_Work required:_
Type out each record word for word. Pictures stay out.

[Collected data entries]

★ ★ ★

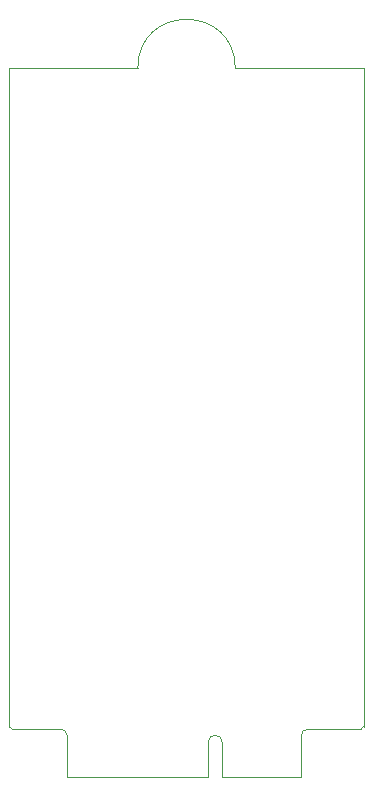
<source format=gm1>
%TF.GenerationSoftware,KiCad,Pcbnew,8.0.1-rc1*%
%TF.CreationDate,2024-08-22T21:46:20-04:00*%
%TF.ProjectId,SoM_V2,536f4d5f-5632-42e6-9b69-6361645f7063,rev?*%
%TF.SameCoordinates,Original*%
%TF.FileFunction,Profile,NP*%
%FSLAX46Y46*%
G04 Gerber Fmt 4.6, Leading zero omitted, Abs format (unit mm)*
G04 Created by KiCad (PCBNEW 8.0.1-rc1) date 2024-08-22 21:46:20*
%MOMM*%
%LPD*%
G01*
G04 APERTURE LIST*
%TA.AperFunction,Profile*%
%ADD10C,0.080000*%
%TD*%
%TA.AperFunction,Profile*%
%ADD11C,0.050000*%
%TD*%
G04 APERTURE END LIST*
D10*
X146800000Y-135075000D02*
X150800000Y-135050000D01*
D11*
X151000000Y-134850000D02*
X151000000Y-79075000D01*
X131875001Y-79075000D02*
X121000000Y-79100000D01*
X140124997Y-79074279D02*
X151000000Y-79075000D01*
X121000000Y-79100000D02*
X121000000Y-134850000D01*
X131875002Y-79075000D02*
G75*
G02*
X140124996Y-79074279I4124998J-12500D01*
G01*
D10*
X121200000Y-135050000D02*
X124800000Y-135075000D01*
X121200000Y-135050000D02*
G75*
G02*
X121000000Y-134850000I0J200000D01*
G01*
X151000000Y-134850000D02*
G75*
G02*
X150800000Y-135050000I-200000J0D01*
G01*
%TO.C,J201*%
X124800000Y-135075000D02*
X125375000Y-135075000D01*
X125875000Y-135575000D02*
X125875000Y-139075000D01*
X125875000Y-139075000D02*
X135800000Y-139075000D01*
X135800000Y-139075000D02*
X137825000Y-139075000D01*
X137825000Y-139075000D02*
X137825000Y-136175000D01*
X139025000Y-136175000D02*
X139025000Y-139075000D01*
X139025000Y-139075000D02*
X145725000Y-139075000D01*
X145725000Y-139075000D02*
X145725000Y-135575000D01*
X146225000Y-135075000D02*
X146800000Y-135075000D01*
X125375000Y-135075000D02*
G75*
G02*
X125875000Y-135575000I-1J-500001D01*
G01*
X137825000Y-136175000D02*
G75*
G02*
X139025000Y-136175000I600000J0D01*
G01*
X145725000Y-135575000D02*
G75*
G02*
X146225000Y-135075000I500000J0D01*
G01*
%TD*%
M02*

</source>
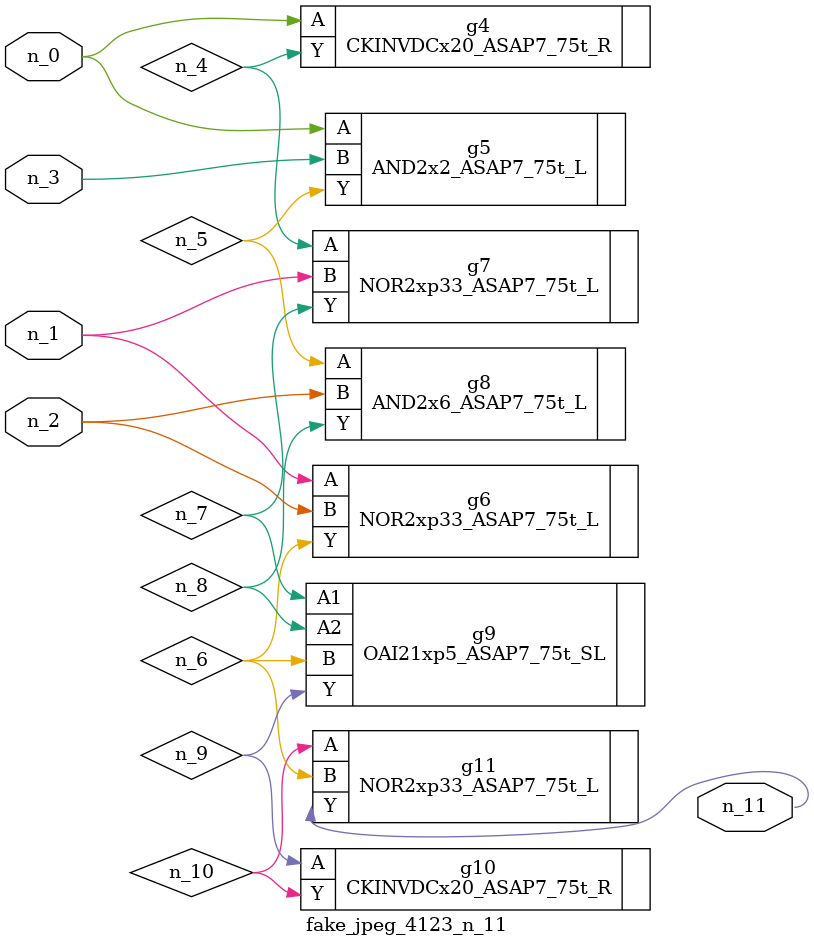
<source format=v>
module fake_jpeg_4123_n_11 (n_0, n_3, n_2, n_1, n_11);

input n_0;
input n_3;
input n_2;
input n_1;

output n_11;

wire n_10;
wire n_4;
wire n_8;
wire n_9;
wire n_6;
wire n_5;
wire n_7;

CKINVDCx20_ASAP7_75t_R g4 ( 
.A(n_0),
.Y(n_4)
);

AND2x2_ASAP7_75t_L g5 ( 
.A(n_0),
.B(n_3),
.Y(n_5)
);

NOR2xp33_ASAP7_75t_L g6 ( 
.A(n_1),
.B(n_2),
.Y(n_6)
);

NOR2xp33_ASAP7_75t_L g7 ( 
.A(n_4),
.B(n_1),
.Y(n_7)
);

OAI21xp5_ASAP7_75t_SL g9 ( 
.A1(n_7),
.A2(n_8),
.B(n_6),
.Y(n_9)
);

AND2x6_ASAP7_75t_L g8 ( 
.A(n_5),
.B(n_2),
.Y(n_8)
);

CKINVDCx20_ASAP7_75t_R g10 ( 
.A(n_9),
.Y(n_10)
);

NOR2xp33_ASAP7_75t_L g11 ( 
.A(n_10),
.B(n_6),
.Y(n_11)
);


endmodule
</source>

★ ★ ★

_Your response:_
<source format=gm1>
%TF.GenerationSoftware,KiCad,Pcbnew,8.0.1-rc1*%
%TF.CreationDate,2024-08-22T21:46:20-04:00*%
%TF.ProjectId,SoM_V2,536f4d5f-5632-42e6-9b69-6361645f7063,rev?*%
%TF.SameCoordinates,Original*%
%TF.FileFunction,Profile,NP*%
%FSLAX46Y46*%
G04 Gerber Fmt 4.6, Leading zero omitted, Abs format (unit mm)*
G04 Created by KiCad (PCBNEW 8.0.1-rc1) date 2024-08-22 21:46:20*
%MOMM*%
%LPD*%
G01*
G04 APERTURE LIST*
%TA.AperFunction,Profile*%
%ADD10C,0.080000*%
%TD*%
%TA.AperFunction,Profile*%
%ADD11C,0.050000*%
%TD*%
G04 APERTURE END LIST*
D10*
X146800000Y-135075000D02*
X150800000Y-135050000D01*
D11*
X151000000Y-134850000D02*
X151000000Y-79075000D01*
X131875001Y-79075000D02*
X121000000Y-79100000D01*
X140124997Y-79074279D02*
X151000000Y-79075000D01*
X121000000Y-79100000D02*
X121000000Y-134850000D01*
X131875002Y-79075000D02*
G75*
G02*
X140124996Y-79074279I4124998J-12500D01*
G01*
D10*
X121200000Y-135050000D02*
X124800000Y-135075000D01*
X121200000Y-135050000D02*
G75*
G02*
X121000000Y-134850000I0J200000D01*
G01*
X151000000Y-134850000D02*
G75*
G02*
X150800000Y-135050000I-200000J0D01*
G01*
%TO.C,J201*%
X124800000Y-135075000D02*
X125375000Y-135075000D01*
X125875000Y-135575000D02*
X125875000Y-139075000D01*
X125875000Y-139075000D02*
X135800000Y-139075000D01*
X135800000Y-139075000D02*
X137825000Y-139075000D01*
X137825000Y-139075000D02*
X137825000Y-136175000D01*
X139025000Y-136175000D02*
X139025000Y-139075000D01*
X139025000Y-139075000D02*
X145725000Y-139075000D01*
X145725000Y-139075000D02*
X145725000Y-135575000D01*
X146225000Y-135075000D02*
X146800000Y-135075000D01*
X125375000Y-135075000D02*
G75*
G02*
X125875000Y-135575000I-1J-500001D01*
G01*
X137825000Y-136175000D02*
G75*
G02*
X139025000Y-136175000I600000J0D01*
G01*
X145725000Y-135575000D02*
G75*
G02*
X146225000Y-135075000I500000J0D01*
G01*
%TD*%
M02*

</source>
<source format=v>
module fake_jpeg_4123_n_11 (n_0, n_3, n_2, n_1, n_11);

input n_0;
input n_3;
input n_2;
input n_1;

output n_11;

wire n_10;
wire n_4;
wire n_8;
wire n_9;
wire n_6;
wire n_5;
wire n_7;

CKINVDCx20_ASAP7_75t_R g4 ( 
.A(n_0),
.Y(n_4)
);

AND2x2_ASAP7_75t_L g5 ( 
.A(n_0),
.B(n_3),
.Y(n_5)
);

NOR2xp33_ASAP7_75t_L g6 ( 
.A(n_1),
.B(n_2),
.Y(n_6)
);

NOR2xp33_ASAP7_75t_L g7 ( 
.A(n_4),
.B(n_1),
.Y(n_7)
);

OAI21xp5_ASAP7_75t_SL g9 ( 
.A1(n_7),
.A2(n_8),
.B(n_6),
.Y(n_9)
);

AND2x6_ASAP7_75t_L g8 ( 
.A(n_5),
.B(n_2),
.Y(n_8)
);

CKINVDCx20_ASAP7_75t_R g10 ( 
.A(n_9),
.Y(n_10)
);

NOR2xp33_ASAP7_75t_L g11 ( 
.A(n_10),
.B(n_6),
.Y(n_11)
);


endmodule
</source>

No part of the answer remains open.